LES CINQ PATRIMOINES

Le premier patrimoine : la barge en béton, 1919

A terme, le pic avant et le pic arrière resteront bruts et permettront la « lecture » de l’histoire technique des bateaux en béton.
La structure en caissons, le puits de chaîne, le capot coulissant seront visibles.

Le deuxième patrimoine : le nom Louise-Catherine, 1929

L’histoire croisée de Madeleine Zillhardt, de Louise-Catherine Breslau, de la Princesse Singer-Polignac, de Blanche et Albin Peyron, Commissaire Général de l’Armée du Salut, et de Le Corbusier, qui tous participent à la naissance de l’asile flottant Louise-Catherine sera écrite

Le troisième patrimoine, l’oeuvre de Le Corbusier, 1929

  • la perspective des 3 nefs, par enlèvement des ajouts
  • la lumière par la restauration des châssis guillotine (la question de la nature du verre est à l’étude)
  • couleurs d’origine (à déterminer)
  • les poteaux dans leur couleur
  • les escaliers et les soupentes
  • les casiers-placards
  • les cloisons déposées (sanitaires, cuisine, chaufferie), cf. supra
  • l’aboutissement, jamais complètement réalisé, du jardin suspendu
  • le mât et la devise Louise-Catherine

André Guillerme, historien des techniques, professeur au CNAM et JL Cohen, architecte, membre du comité de la Fondation Le Corbusier, seront consultés.
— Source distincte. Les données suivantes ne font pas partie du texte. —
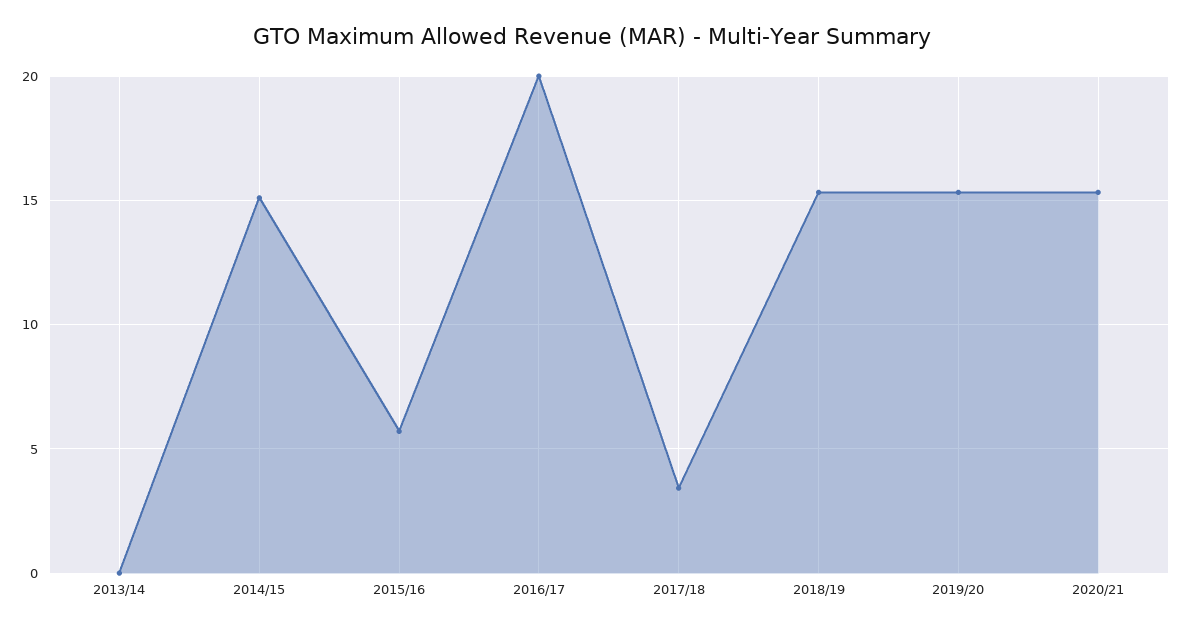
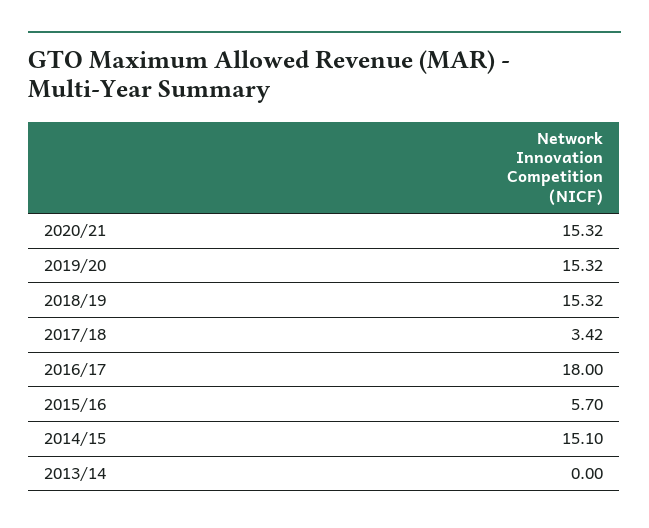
2016/17: 20 -> 18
Le quatrième patrimoine : la solidarité, 1929-1994

65 ans de l’histoire de la solidarité envers « les sans-adresse, les sans-repos et les sans-taudis » feront l’objet d’une exposition d’archives (journaux, photographies, films...) de l’Armée du Salut.

Le cinquième patrimoine : le patrimoine du futur, « créer dans le créé », 2009/2019/2029

La couverture du chantier sera réalisée par l’architecte Shuhei Endo
via un gigantesque immense ruban métallique flottant, composé de 3 séquences.

Nous redonnerons ainsi à voir le geste théorisé par Le Corbusier en 1927, à propos de l’agrandissement de villa Church, peu avant la réalisation de la Louise-Catherine, « créer dans le créé »

Ecrire l’histoire du sauvetage de la Louise-Catherine, et des acteurs* de ce sauvetage, depuis la fermeture de l’asile flottant en 1994 jusqu’à son classement par le Ministère de la Culture.

*Jean-Pierre Duport, Président de la Fondation Le Corbusier et son équipe, le Port Autonome de Paris, la Préfecture de Paris et le Préfet Lalande, la SAS Louise-Catherine et l’Association Louise-Catherine

Définir la « programmation » selon le nombre de personnes autorisées à bord :

autorisation large : ERPF

conférences, séminaires, formations sur l’architecture et le fleuve avec la création de petits amphis sans aucun ajout fixe (utilisation de praticables)

autorisation restreinte :

création d’un studio pour la diffusion de conférences, séminaires, formation sur les mêmes thèmes et visites de groupes sur rendez-vous

Prévoir des manifestations originales pour les anniversaires

  • des quatre-vingts ans de la Louise-Catherine, 2009
  • du centenaire de la coque, 2019
  • du centenaire du bâtiment, 2029

Conclusion

Cette oeuvre, emblématique de la « modernité » du XX° siècle et de l’Esprit Nouveau cher à Apollinaire, sera visible et lisible par tous non seulement depuis les quais, rive gauche et rive droite, depuis le pont d’Austerlitz, depuis les bateaux-mouches, mais aussi depuis le métro aérien.

Ce monument sera ainsi restitué dans toutes ses perspectives.